Saturday, May 28, 2011

BBD40: Bread with Curd

One of my favorite times of the month is when the theme for Bread Baking Day is announced. The next favorite time is when I find an appropriate recipe and make it happen.

I found just the right recipe for this challenge -- a bread made with cottage cheese (curds) and dill. While the original recipe called for dill seed, I used dill weed. It gave the bread a mild dill flavor, pleasant but not too crazy. The cottage cheese provided a lovely moistness and texture.

Here's the dough, resting before shaping. (Notice the bits of dill weed?)

Ready for the final rise. I put the loaf in the oven when it was about 3/4 inch above the top of the pan. I solemnly swear it was still symmetrical at that point.

However, that's not how it came out of the oven. Just what in the heck happened in there while the bread was baking? The oven fairies were out in force.

No matter. It may have looked funny, but it tasted delicious. I'm certain that I will make this again, only I will form it into rolls instead of a loaf. The dough just calls out for that kind of shape.

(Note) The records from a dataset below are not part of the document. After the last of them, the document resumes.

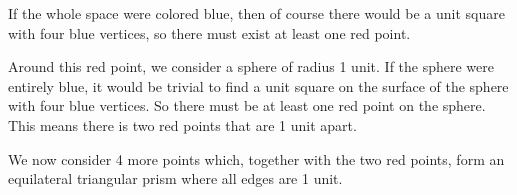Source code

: \documentclass[12pt]{article}
\begin{document}
If the whole space were colored blue, then of course there would be a unit square with four blue vertices, so there must exist at least one red point.
\begin{center}
\end{center}

Around this red point, we consider a sphere of radius 1 unit. If the sphere were entirely blue, it would be trivial to find a unit square on the surface of the sphere with four blue vertices. So there must be at least one red point on the sphere. This means there is two red points that are 1 unit apart.
\begin{center}
\end{center}

We now consider 4 more points which, together with the two red points, form an equilateral triangular prism where all edges are 1 unit.
\begin{center}
\end{center}
\end{document}
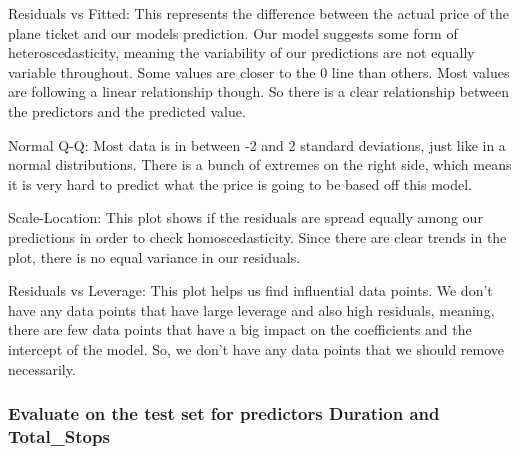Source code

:\documentclass[
]{article}
\newenvironment{Shaded}{\begin{snugshade}}{\end{snugshade}}
\newcommand{\AttributeTok}[1]{\textcolor[rgb]{0.77,0.63,0.00}{#1}}
\newcommand{\DecValTok}[1]{\textcolor[rgb]{0.00,0.00,0.81}{#1}}
\newcommand{\FunctionTok}[1]{\textcolor[rgb]{0.00,0.00,0.00}{#1}}
\newcommand{\NormalTok}[1]{#1}
\newcommand{\OtherTok}[1]{\textcolor[rgb]{0.56,0.35,0.01}{#1}}
\newcommand{\SpecialCharTok}[1]{\textcolor[rgb]{0.00,0.00,0.00}{#1}}
\newcommand{\StringTok}[1]{\textcolor[rgb]{0.31,0.60,0.02}{#1}}
\begin{document}
Residuals vs Fitted: This represents the difference between the actual
price of the plane ticket and our models prediction. Our model suggests
some form of heteroscedasticity, meaning the variability of our
predictions are not equally variable throughout. Some values are closer
to the 0 line than others. Most values are following a linear
relationship though. So there is a clear relationship between the
predictors and the predicted value.

Normal Q-Q: Most data is in between -2 and 2 standard deviations, just
like in a normal distributions. There is a bunch of extremes on the
right side, which means it is very hard to predict what the price is
going to be based off this model.

Scale-Location: This plot shows if the residuals are spread equally
among our predictions in order to check homoscedasticity. Since there
are clear trends in the plot, there is no equal variance in our
residuals.

Residuals vs Leverage: This plot helps us find influential data points.
We don't have any data points that have large leverage and also high
residuals, meaning, there are few data points that have a big impact on
the coefficients and the intercept of the model. So, we don't have any
data points that we should remove necessarily.

\hypertarget{evaluate-on-the-test-set-for-predictors-duration-and-total_stops}{%
\subsubsection{Evaluate on the test set for predictors Duration and
Total\_Stops}\label{evaluate-on-the-test-set-for-predictors-duration-and-total_stops}}

\begin{Shaded}
\end{Shaded}
\end{document}
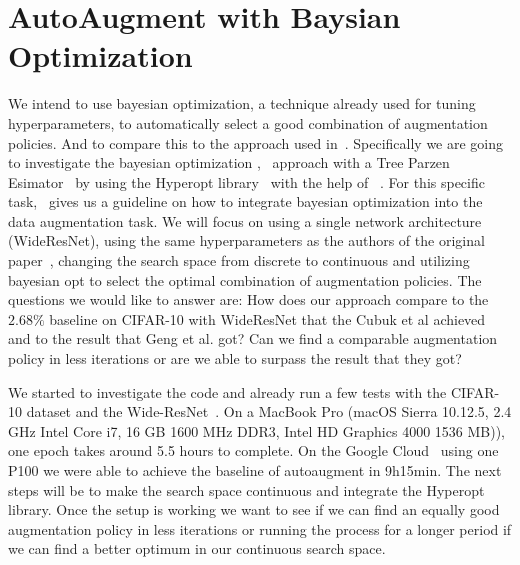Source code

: \documentclass[10pt,twocolumn,letterpaper]{article}
\begin{document}
\section{AutoAugment with Baysian Optimization}

We intend to use bayesian optimization, a technique already used for tuning hyperparameters, to automatically select a good combination of augmentation policies. And to compare this to the approach used in~\cite{Ekin}.
Specifically we are going to investigate the bayesian optimization \cite{2018arXiv180702811F},~\cite{Goodfellow-et-al-2016} approach with a Tree Parzen Esimator~\cite{Kaggle_AMT} by using the Hyperopt library~\cite{HyperOpt} with the help of~\cite{BO_Hyperopt} . For this specific task,~\cite{2017arXiv171010564T} gives us a guideline on how to integrate bayesian optimization into the data augmentation task.
We will focus on using a single network architecture (WideResNet), using the same hyperparameters as the authors of the original paper~\cite{Ekin}, changing the search space from discrete to continuous and utilizing bayesian opt to select the optimal combination of augmentation policies. The questions we would like to answer are: How does our approach compare to the $2.68\%$ baseline on CIFAR-10 with WideResNet that the Cubuk et al achieved and to the result that Geng et al. got? Can we find a comparable augmentation policy in less iterations or are we able to surpass the result that they got?

We started to investigate the code and already run a few tests with the CIFAR-10 dataset and the Wide-ResNet~\cite{Ekin}. On a MacBook Pro (macOS Sierra 10.12.5, 2.4 GHz Intel Core i7, 16 GB 1600 MHz DDR3, Intel HD Graphics 4000 1536 MB)), one epoch takes around 5.5 hours to complete. On the Google Cloud~\cite{GCloud} using one P100 we were able to achieve the baseline of autoaugment in 9h15min.
The next steps will be to make the search space continuous and integrate the Hyperopt library. Once the setup is working we want to see if we can find an equally good augmentation policy in less iterations or running the process for a longer period if we can find a better optimum in our continuous search space.





{\small


}
\end{document}
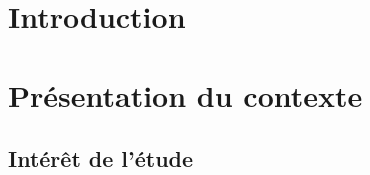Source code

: \documentclass[
]{article}
\author{}
\date{\vspace{-2.5em}}
\begin{document}
\setcounter{tocdepth}{5}                
\renewcommand\contentsname{\begin{center}\textcolor{brown}{Sommaire}\end{center}}

\AtBeginShipout{
  \ifnum\value{page}=1\thispagestyle{empty}\fi}

\pagestyle{fancy}
\fancyhf{}
\renewcommand{\headrulewidth}{0.4pt}
\renewcommand{\footrulewidth}{0.4pt}
\fancyhead[R]{\textcolor{brown}{@Alex, Ali, Richard \& Toussaint}}
\fancyfoot[C]{\thepage}


\tableofcontents

\newpage

\renewcommand\listtablename{\begin{center}\textcolor{brown}{Liste des Tableaux}\end{center}}
\renewcommand\listfigurename{\begin{center}\textcolor{brown}{Liste des Figures}\end{center}} 

\setlength{\cftfignumwidth}{3em}
\setlength{\cfttabnumwidth}{3em}

\listoftables

\newpage

\listoffigures

\newpage

\hypertarget{introduction}{%
\section{Introduction}\label{introduction}}

\hypertarget{pruxe9sentation-du-contexte}{%
\section{Présentation du contexte}\label{pruxe9sentation-du-contexte}}

\hypertarget{intuxe9ruxeat-de-luxe9tude}{%
\subsection{Intérêt de l'étude}\label{intuxe9ruxeat-de-luxe9tude}}
\end{document}
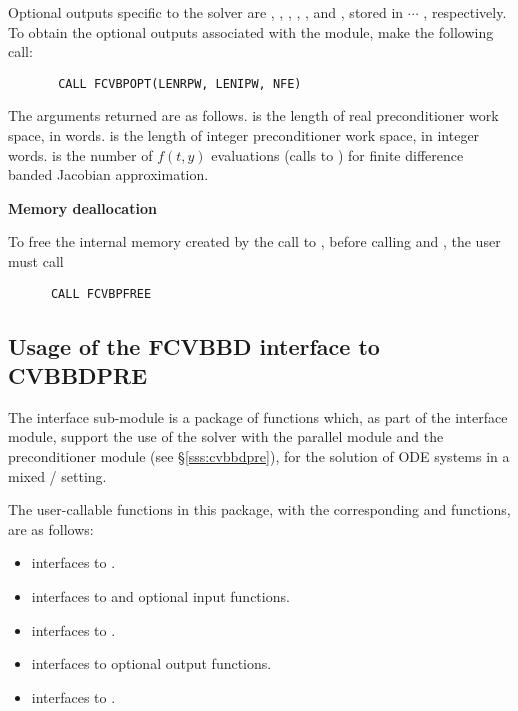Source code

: \begin{Steps}
  Optional outputs specific to the {\spgmr} solver are , ,
  , , , and , stored in  $\cdots$
  , respectively.
  To obtain the optional outputs associated with the {\cvbandpre} module, make
  the following call:
\begin{verbatim}
       CALL FCVBPOPT(LENRPW, LENIPW, NFE)
\end{verbatim}
  The arguments returned are as follows.
   is the length of real preconditioner work space, in 
  words.  is the length of integer preconditioner work space, in
  integer words.  is the number of $f(t,y)$ evaluations (calls to
  ) for finite difference banded Jacobian approximation.
  
\item {\bf Memory deallocation}

  To free the internal memory created by the call to , before
  calling  and , the user must call
\begin{verbatim}
      CALL FCVBPFREE
\end{verbatim}

\end{Steps}

\subsection{Usage of the FCVBBD interface to CVBBDPRE}

The {\fcvbbd} interface sub-module is a package of {\C} functions which,
as part of the {\fcvode} interface module, support the use of the
{\cvode} solver with the parallel {\nvecp} module and the {\cvbbdpre} 
preconditioner module (see \S\ref{sss:cvbbdpre}), for the solution of 
ODE systems in a mixed {\F}/{\C} setting.  

The user-callable functions in this package, with the corresponding
{\cvode} and {\cvbbdpre} functions, are as follows: 
\begin{itemize}
\item {}
  interfaces to .
\item {}
  interfaces to  and {\spgmr} optional input functions.
\item {}
  interfaces to .
\item {}
  interfaces to {\cvbbdpre} optional output functions.
\item {}
  interfaces to .
\end{itemize}

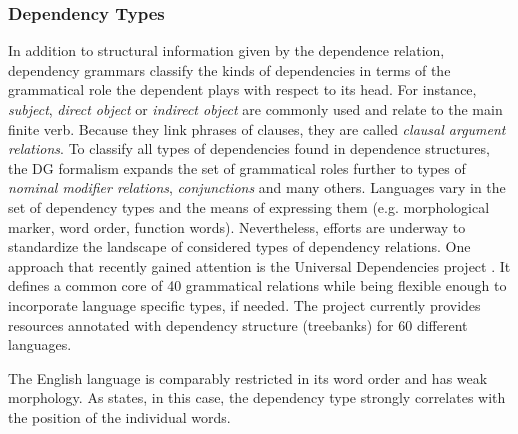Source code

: \subsubsection{Dependency Types} \label{subsec:dependency_types}
In addition to structural  information given by the dependence relation, dependency grammars classify the kinds of dependencies in terms of the grammatical role the dependent plays with respect to its head. For instance, \textit{subject}, \textit{direct object} or \textit{indirect object} are commonly used and relate to the main finite verb. Because they link phrases of clauses, they are called \textit{clausal argument relations}. To classify all types of dependencies found in dependence structures, the \ac{DG} formalism expands the set of grammatical roles further to types of \textit{nominal modifier relations}, \textit{conjunctions} and many others. Languages vary in the set of dependency types and the means of expressing them (e.g. morphological marker, word order, function words). Nevertheless, efforts are underway to standardize the landscape of considered types of dependency relations. One approach that recently gained attention is the Universal Dependencies project \autocite{nivre_universal_2016}. It defines a common core of 40 grammatical relations while being flexible enough to incorporate language specific types, if needed. The project currently provides resources annotated with dependency structure (treebanks) for 60 different languages.

The English language is comparably restricted in its word order and has weak morphology. As \textcite{jurafsky_dependency_2014} states, in this case, the dependency type strongly correlates with the position of the individual words.



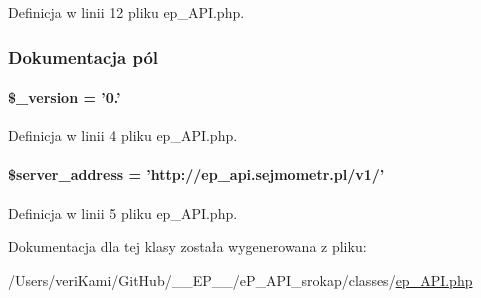 Definicja w linii 12 pliku ep\-\_\-\-A\-P\-I.\-php.



\subsubsection{Dokumentacja pól}
\hypertarget{classep___api_a01caaf3772469caf98e39064bf5d7d8f}{
\paragraph[{\$\-\_\-version}]{\setlength{\rightskip}{0pt plus 5cm}\$\-\_\-version = '0.'}}\label{classep___api_a01caaf3772469caf98e39064bf5d7d8f}


Definicja w linii 4 pliku ep\-\_\-\-A\-P\-I.\-php.

\hypertarget{classep___api_affbb88357e7d111cab3d11d6623828b2}{
\paragraph[{\$server\-\_\-address}]{\setlength{\rightskip}{0pt plus 5cm}\$server\-\_\-address = 'http\-://ep\-\_\-api.\-sejmometr.\-pl/v1/'}}\label{classep___api_affbb88357e7d111cab3d11d6623828b2}


Definicja w linii 5 pliku ep\-\_\-\-A\-P\-I.\-php.



Dokumentacja dla tej klasy została wygenerowana z pliku\-:\begin{DoxyCompactItemize}
\item 
/\-Users/veri\-Kami/\-Git\-Hub/\-\_\-\-\_\-\-E\-P\-\_\-\-\_\-/e\-P\-\_\-\-A\-P\-I\-\_\-srokap/classes/\hyperlink{classes_2ep___a_p_i_8php}{ep\-\_\-\-A\-P\-I.\-php}\end{DoxyCompactItemize}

This month is the 40th Bread Baking Day, and it is being hosted by the beautiful and gracious founder, Zorra. This truly is one of my most favorite baking/bread events, so be sure to stop by Zorra's blog in several days to see the BBD40 Roundup.

Thanks, Zorra!

Dill Bread

1 cup cream-style cottage cheese
1/4 cup water
1 egg
2 tablespoons butter, cut into small pieces
3 cups bread flour
2 teaspoons sugar
2 teaspoons dill seed (I substituted dill weed)
3/4 teaspoon salt
1/8 teaspoon pepper
1 teaspoon active dry yeast

Place all the ingredients into a bread machine according to the manufacturer's directions. Select the manual cycle, then push the button.

When the dough is ready, remove from the bread machine, shape as desired, and let rise for about 45 to 60 minutes, depending on how cool the room is.

Bake at 375 degrees F. for 40 minutes, or until the internal temperature is about 190 degrees F. Cool before slicing or eating.

(adapted from the Better Homes and Gardens Best Bread Machine Recipes)


Lien said...

How funny we made sort of the same recipe: great minds think alike and all that :)
And it's also from a bread machine recipe book too. We could be twins! Your loaf looks great, I think the dill weed is a better choice than the seeds.

zorra said...

Wonderful loaf, and I have to confess I probably prefer the dill weed. Regarding the shape of your bread, perhaps you should give it a longer second rise. Nevertheless it looks great. And thank you for being such a loyal BBD participant!